How to Benefit from Taking Sermon Notes

When listening to God’s Word preached, I strongly encourage that you take notes!  However… if we were to collect everyone’s notes after service, I believe that everyone’s notes should look different.  Not just the handwriting… but the content!  If we understand that better, each of us could take better sermon notes for our own greater spiritual benefit!

The booklets and PowerPoint slides are great tools to facilitate a deeper interaction with God’s Word during the sermon.  However, if approached wrongly, they can hinder potential growth by being a distraction.  They are meant to facilitate our focus on the message from God’s Word, not to become the focus!

Why take notes?

Stop and consider for a moment: why do you take notes?  Yes, we encourage it as a church and provide the means to do so.  And note-taking has increased in our church since we started sermon discussion in our Life Groups.  It helps to remember what we talked about so that we can discuss it together (and discussing together helps us remember what we talked about)!

Actually, nowhere in Scripture are we commanded to take sermon notes!  We are urged to be doers of the Word and not hearers only, and to take heed how we listen.  To take notes during the sermon is a tool for this purpose, rather than an assignment to complete. 

Here’s my concern:

I suspect that most of our sermon notes would look the same, with the words from the slides copied to the paper.  Well, isn’t that what we’re supposed to do?!  Yes, and no.  To put everything important from the message on to the slides would be overwhelming and even more distracting.  My goal instead is to put a few take-away thoughts on the slides.  They are better accompanied by understanding how we got to them, and they may be less impactful than other parts of the message as well!  (This is why I offer blank notes sheets with the outline, rather than fill-in-the-blanks.)

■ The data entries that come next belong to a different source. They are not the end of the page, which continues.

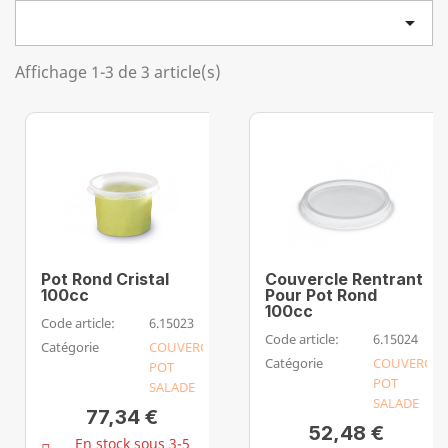

Affichage 1-3 de 3 article(s)
Pot Rond Cristal
Couvercle Rentrant
100cc
Pour Pot Rond
100cc
Code article:
6.15023
Code article:
6.15024
Catégorie
COUVERCLE
Catégorie
COUVERCLE
POT
POT
SALADE
SALADE
77,34 €
52,48 €
En stock sous 3-5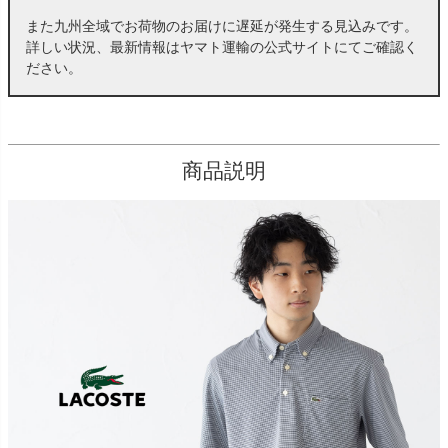
また九州全域でお荷物のお届けに遅延が発生する見込みです。
詳しい状況、最新情報はヤマト運輸の公式サイトにてご確認く
ださい。
商品説明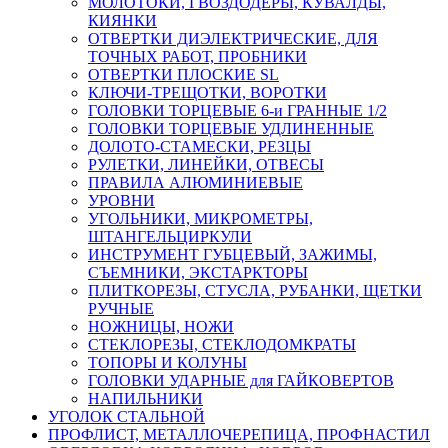
МОЛОТОКИ, ГВОЗДОДЕРЫ, КУВАЛДЫ,
КИЯНКИ
ОТВЕРТКИ ДИЭЛЕКТРИЧЕСКИЕ, ДЛЯ
ТОЧНЫХ РАБОТ, ПРОБНИКИ
ОТВЕРТКИ ПЛОСКИЕ SL
КЛЮЧИ-ТРЕЩОТКИ, ВОРОТКИ
ГОЛОВКИ ТОРЦЕВЫЕ 6-и ГРАННЫЕ 1/2
ГОЛОВКИ ТОРЦЕВЫЕ УДЛИНЕННЫЕ
ДОЛОТО-СТАМЕСКИ, РЕЗЦЫ
РУЛЕТКИ, ЛИНЕЙКИ, ОТВЕСЫ
ПРАВИЛА АЛЮМИНИЕВЫЕ
УРОВНИ
УГОЛЬНИКИ, МИКРОМЕТРЫ,
ШТАНГЕЛЬЦИРКУЛИ
ИНСТРУМЕНТ ГУБЦЕВЫЙ, ЗАЖИМЫ,
СЪЕМНИКИ, ЭКСТАРКТОРЫ
ПЛИТКОРЕЗЫ, СТУСЛА, РУБАНКИ, ЩЕТКИ
РУЧНЫЕ
НОЖНИЦЫ, НОЖИ
СТЕКЛОРЕЗЫ, СТЕКЛОДОМКРАТЫ
ТОПОРЫ И КОЛУНЫ
ГОЛОВКИ УДАРНЫЕ для ГАЙКОВЕРТОВ
НАПИЛЬНИКИ
УГОЛОК СТАЛЬНОЙ
ПРОФЛИСТ, МЕТАЛЛОЧЕРЕПИЦА, ПРОФНАСТИЛ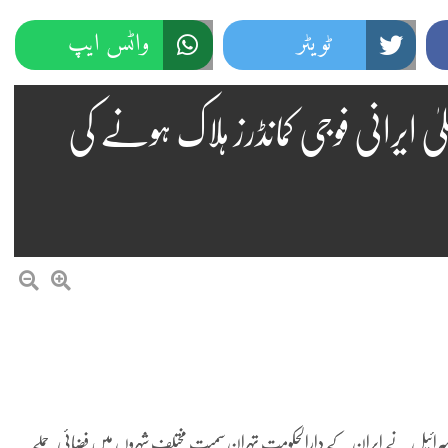
ٹویٹر
واٹس ایپ
لیٰ ایرانی فوجی کمانڈرز ہلاک ہونے کی
اسرائیل نے ایران کے دارالحکومت تہران سمیت مختلف شہروں میں فضائی حملے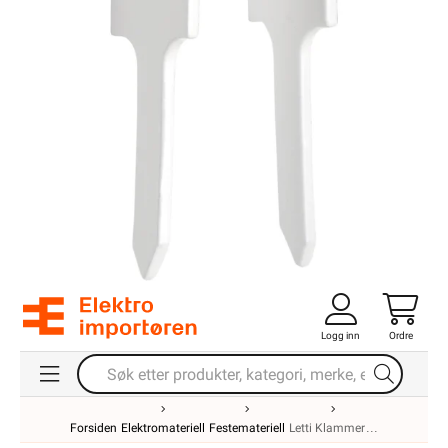
Logg inn
Ordre
Forsiden
Elektromateriell
Festemateriell
Letti Klammer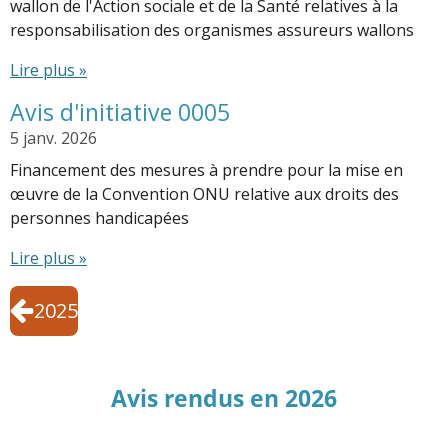
wallon de l'Action sociale et de la Santé relatives à la
responsabilisation des organismes assureurs wallons
Lire plus »
Avis d'initiative 0005
5 janv. 2026
Financement des mesures à prendre pour la mise en
œuvre de la Convention ONU relative aux droits des
personnes handicapées
Lire plus »
2025
Avis rendus en 2026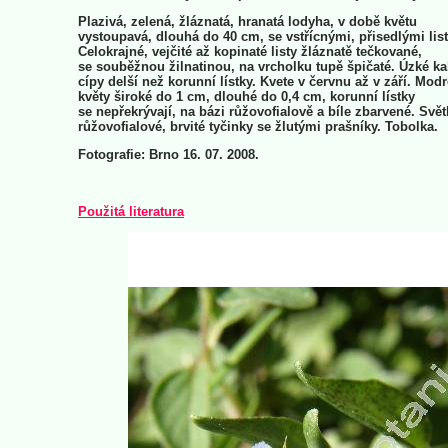
Plazivá, zelená, žláznatá, hranatá lodyha, v době květu
vystoupavá, dlouhá do 40 cm, se vstřícnými, přisedlými list
Celokrajné, vejčité až kopinaté listy žláznatě tečkované,
se souběžnou žilnatinou, na vrcholku tupě špičaté. Úzké ka
cípy delší než korunní lístky. Kvete v červnu až v září. Modr
květy široké do 1 cm, dlouhé do 0,4 cm, korunní lístky
se nepřekrývají, na bázi růžovofialově a bíle zbarvené. Svět
růžovofialové, brvité tyčinky se žlutými prašníky. Tobolka.
Fotografie: Brno 16. 07. 2008.
Použitá literatura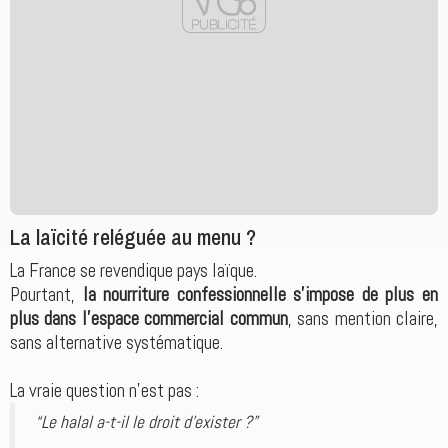
La laïcité reléguée au menu ?
La France se revendique pays laïque.
Pourtant,
la nourriture confessionnelle s’impose de plus en
plus dans l’espace commercial commun
, sans mention claire,
sans alternative systématique.
La vraie question n’est pas :
“Le halal a-t-il le droit d’exister ?”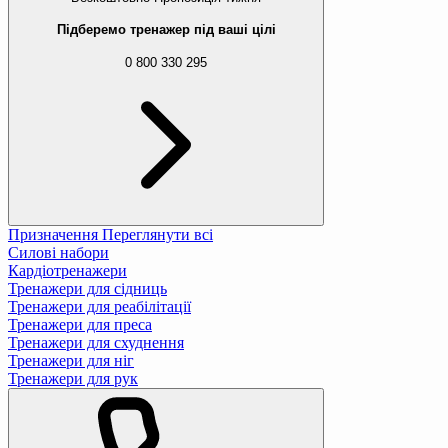
Підберемо тренажер під ваші цілі
0 800 330 295
Призначення
Переглянути всі
Силові набори
Кардіотренажери
Тренажери для сідниць
Тренажери для реабілітації
Тренажери для преса
Тренажери для схуднення
Тренажери для ніг
Тренажери для рук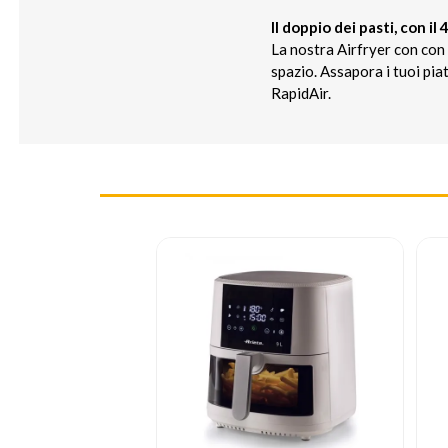
Il doppio dei pasti, con i
La nostra Airfryer con con 
spazio. Assapora i tuoi piat
RapidAir.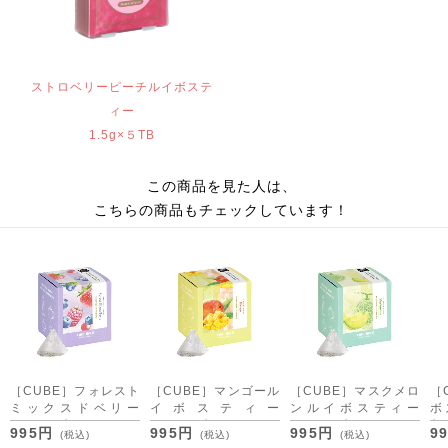
ストロベリーピーチルイボステ
ィー
1.5g×５TB
この商品を見た人は、
こちらの商品もチェックしています！
［CUBE］フォレスト
［CUBE］マンゴール
［CUBE］マスクメロ
［
ミックスドベリー
イボスティー
ンルイボスティー
ボ
2.0g×20包
2.0g×20包
2.0g×20包
包
995円
995円
995円
9
(税込)
(税込)
(税込)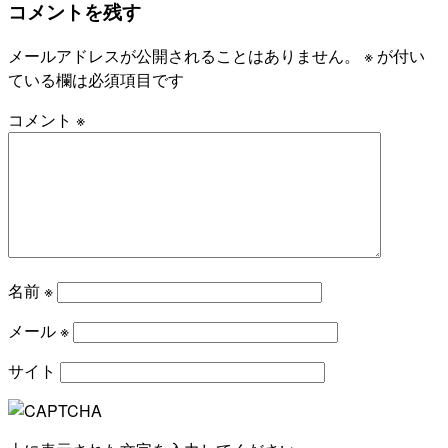
コメントを残す
メールアドレスが公開されることはありません。
※
が付い
ている欄は必須項目です
コメント
※
名前
※
メール
※
サイト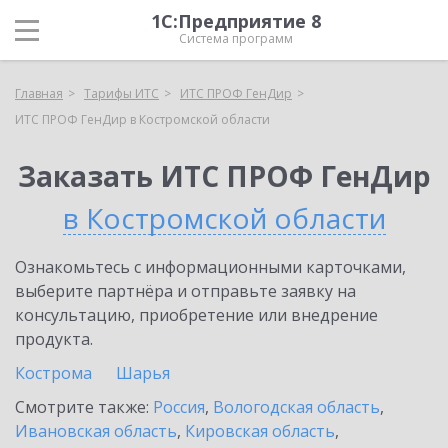
1С:Предприятие 8
Система программ
Главная
Тарифы ИТС
ИТС ПРОФ ГенДир
ИТС ПРОФ ГенДир в Костромской области
Заказать ИТС ПРОФ ГенДир
в Костромской области
Ознакомьтесь с информационными карточками,
выберите партнёра и отправьте заявку на
консультацию, приобретение или внедрение
продукта.
Кострома
Шарья
Смотрите также:
Россия
,
Вологодская область
,
Ивановская область
,
Кировская область
,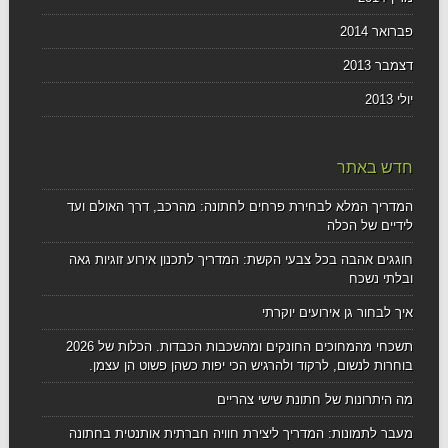
פברואר 2014
דצמבר 2013
יולי 2013
חדש באתר
המדריך המלא לבחירת פרחים לחתונה: מהרכב, דרך האולם ועד
לידיים של הכלה
חוגגים אהבה בכל צבעי הקשת: המדריך לתכנון אירוע זוגיות גאה
ובלתי נשכח
איך לבחור גן אירועים יוקרתי
תשכחי מהמחוכים החונקים ומהשכבות הכבדות. הכלות של 2026
בוחרות לנשום, לרקוד ולהרגיש הכי יפות כשהן פשוט הן עצמן.
מה היתרונות של חתונת שישי צהריים
מעבר לתמונות: המדריך ליצירת חוויה חברתית אותנטית בחתונה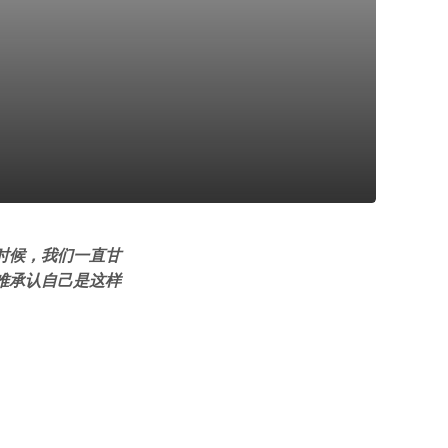
时候，我们一直甘
难承认自己是这样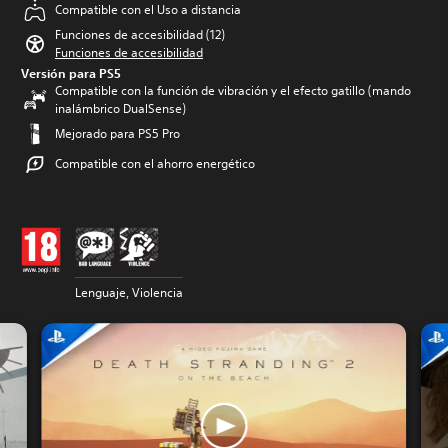
Compatible con el Uso a distancia
Funciones de accesibilidad (12)
Funciones de accesibilidad
Versión para PS5
Compatible con la función de vibración y el efecto gatillo (mando
inalámbrico DualSense)
Mejorado para PS5 Pro
Compatible con el ahorro energético
Lenguaje, Violencia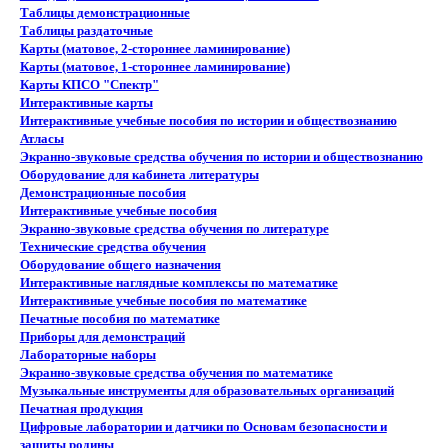
Таблицы демонстрационные
Таблицы раздаточные
Карты (матовое, 2-стороннее ламинирование)
Карты (матовое, 1-стороннее ламинирование)
Карты КПСО "Спектр"
Интерактивные карты
Интерактивные учебные пособия по истории и обществознанию
Атласы
Экранно-звуковые средства обучения по истории и обществознанию
Оборудование для кабинета литературы
Демонстрационные пособия
Интерактивные учебные пособия
Экранно-звуковые средства обучения по литературе
Технические средства обучения
Оборудование общего назначения
Интерактивные наглядные комплексы по математике
Интерактивные учебные пособия по математике
Печатные пособия по математике
Приборы для демонстраций
Лабораторные наборы
Экранно-звуковые средства обучения по математике
Музыкальные инструменты для образовательных организаций
Печатная продукция
Цифровые лаборатории и датчики по Основам безопасности и
защиты родины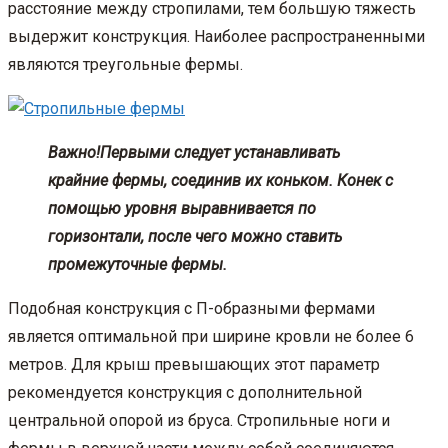
расстояние между стропилами, тем большую тяжесть
выдержит конструкция. Наиболее распространенными
являются треугольные фермы.
Важно!
Первыми следует устанавливать
крайние фермы, соединив их коньком. Конек с
помощью уровня выравнивается по
горизонтали, после чего можно ставить
промежуточные фермы.
Подобная конструкция с П-образными фермами
является оптимальной при ширине кровли не более 6
метров. Для крыш превышающих этот параметр
рекомендуется конструкция с дополнительной
центральной опорой из бруса. Стропильные ноги и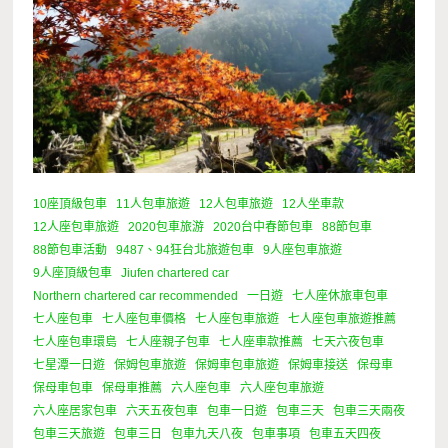
10座頂級包車
11人包車旅遊
12人包車旅遊
12人坐車款
12人座包車旅遊
2020包車旅游
2020台中春節包車
88節包車
88節包車活動
9487、94狂台北旅遊包車
9人座包車旅遊
9人座頂級包車
Jiufen chartered car
Northern chartered car recommended
一日遊
七人座休旅車包車
七人座包車
七人座包車價格
七人座包車旅遊
七人座包車旅遊推薦
七人座包車環島
七人座親子包車
七人座車款推薦
七天六夜包車
七星潭一日遊
保姆包車旅遊
保姆車包車旅遊
保姆車接送
保母車
保母車包車
保母車推薦
六人座包車
六人座包車旅遊
六人座居家包車
六天五夜包車
包車一日遊
包車三天
包車三天兩夜
包車三天旅遊
包車三日
包車九天八夜
包車事項
包車五天四夜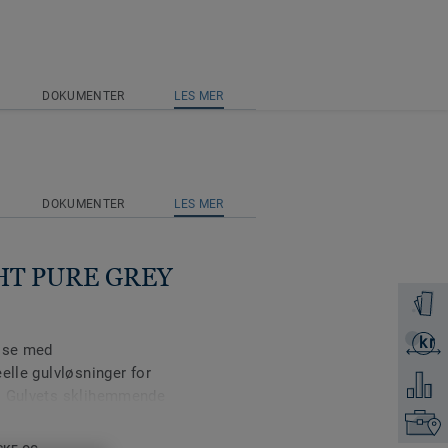
DOKUMENTER
LES MER
DOKUMENTER
LES MER
IGHT PURE GREY
Få en p
kr
Få et ti
else med
elle gulvløsninger for
Legg ti
. Gulvets sklihemmende
ll. Primo Safe T. er
Finn di
rt til å matche øvrige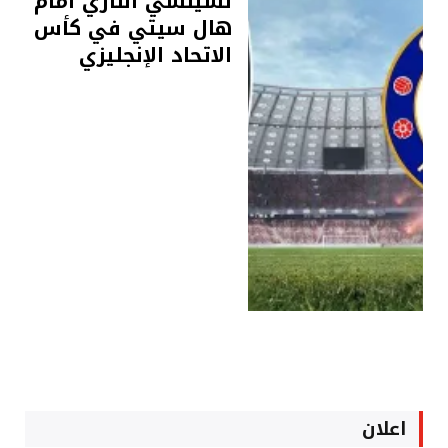
تشيلسي الناري أمام
هال سيتي في كأس
الاتحاد الإنجليزي
اعلان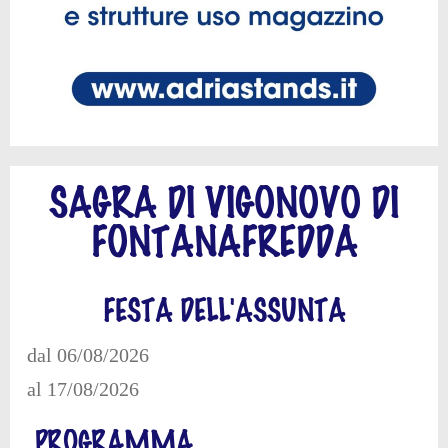
SAGRA DI VIGONOVO DI
FONTANAFREDDA
FESTA DELL'ASSUNTA
dal 06/08/2026
al 17/08/2026
PROGRAMMA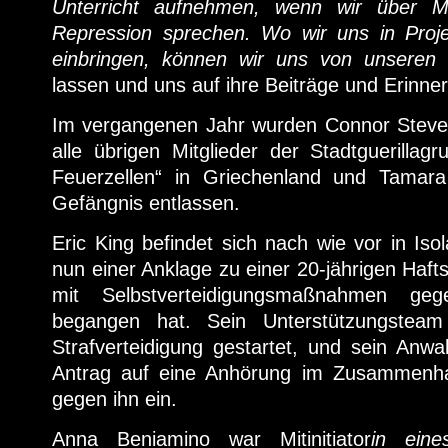
Unterricht aufnehmen, wenn wir über M
Repression sprechen. Wo wir uns in Projek
einbringen, können wir uns von unseren
lassen und uns auf ihre Beiträge und Erinne
Im vergangenen Jahr wurden Connor Steve
alle übrigen Mitglieder der Stadtguerilla
Feuerzellen“ in Griechenland und Tamar
Gefängnis entlassen.
Eric King befindet sich nach wie vor in Isol
nun einer Anklage zu einer 20-jährigen Ha
mit Selbstverteidigungsmaßnahmen ge
begangen hat. Sein Unterstützungstea
Strafverteidigung gestartet, und sein Anwa
Antrag auf eine Anhörung im Zusammenh
gegen ihn ein.
Anna Beniamino war Mitinitiator
in eine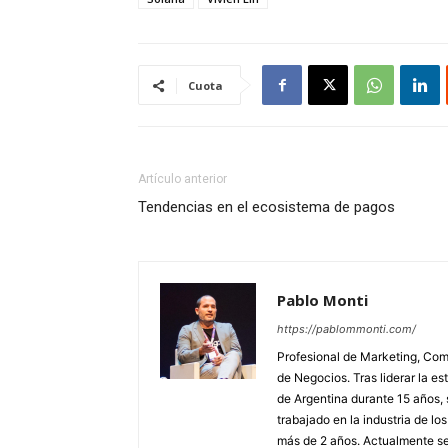
Cuota
Artículo anterior
Tendencias en el ecosistema de pagos
Pablo Monti
https://pablommonti.com/
Profesional de Marketing, Com
de Negocios. Tras liderar la e
de Argentina durante 15 años, 
trabajado en la industria de l
más de 2 años. Actualmente 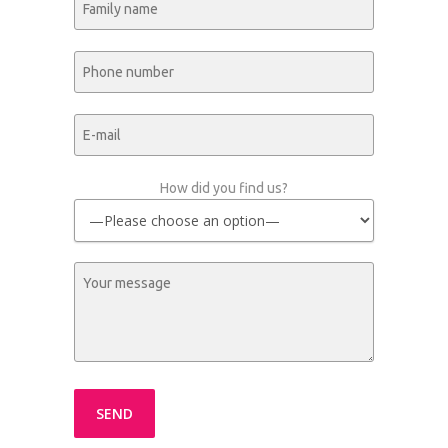
How did you find us?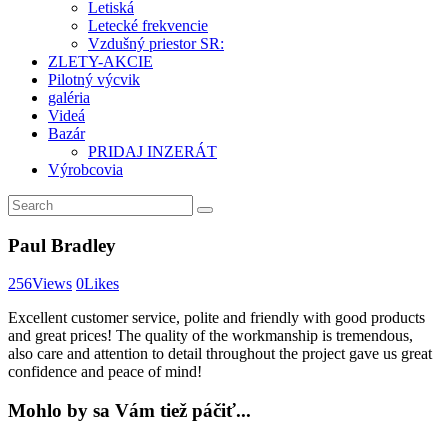
Letiská
Letecké frekvencie
Vzdušný priestor SR:
ZLETY-AKCIE
Pilotný výcvik
galéria
Videá
Bazár
PRIDAJ INZERÁT
Výrobcovia
Paul Bradley
256
Views
0
Likes
Excellent customer service, polite and friendly with good products
and great prices! The quality of the workmanship is tremendous,
also care and attention to detail throughout the project gave us great
confidence and peace of mind!
Mohlo by sa Vám tiež páčiť...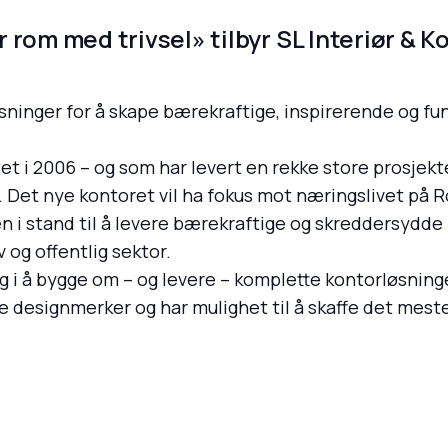
 rom med trivsel» tilbyr SL Interiør & K
ninger for å skape bærekraftige, inspirerende og fun
tet i 2006 – og som har levert en rekke store prosjekt
m. Det nye kontoret vil ha fokus mot næringslivet på 
i stand til å levere bærekraftige og skreddersydde l
v og offentlig sektor.
g i å bygge om – og levere – komplette kontorløsning
e designmerker og har mulighet til å skaffe det mes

Here’s what you need to hear:

Don’t just write everything down!  Yes, that’s right.  If it’s all helpful to you, then by all means, please do!  But write other helpful notes as well.  If you just want all the notes for Life Group, use our church website as a reference and a tool; all the notes from the slides are available on the sermon page.  If other parts are more helpful, please write those thoughts instead!

Then what do I write?

I’m glad you asked!  Let note-taking help you to participate in the sermon by engaging with the text in thought and reflection.  It may be worth switching your notes styles to see what’s most effective for you to do so. 

When I study the passage and write the message, I want to emphasize application – our response – but I also want to show its meaning and purpose then, and why we apply it that way now.  Here are some things to look for and perhaps write down:

  • Background and context
  • Connections with surrounding passages and other passages
  • Meanings of words
  • Fresh perspective
  • Questions to examine and ponder
  • Attributes of God
  • Underlying heart attitudes (why is this a struggle?)

Instead of everything, jot it down if it is impactful for you, or if it raises questions, or if you want to remember that specifically.  Jot down cross references mentioned so that you can look at them later.  Write thoughts to ponder, truths to believe, and attributes of God to trust.  And especially, write down convicting truths and decisions made in response – how will you trust and obey God in light of this?

May this both free you in your note-taking and encourage you to personalize your notes and use them to participate in the sermon and engage with Scripture!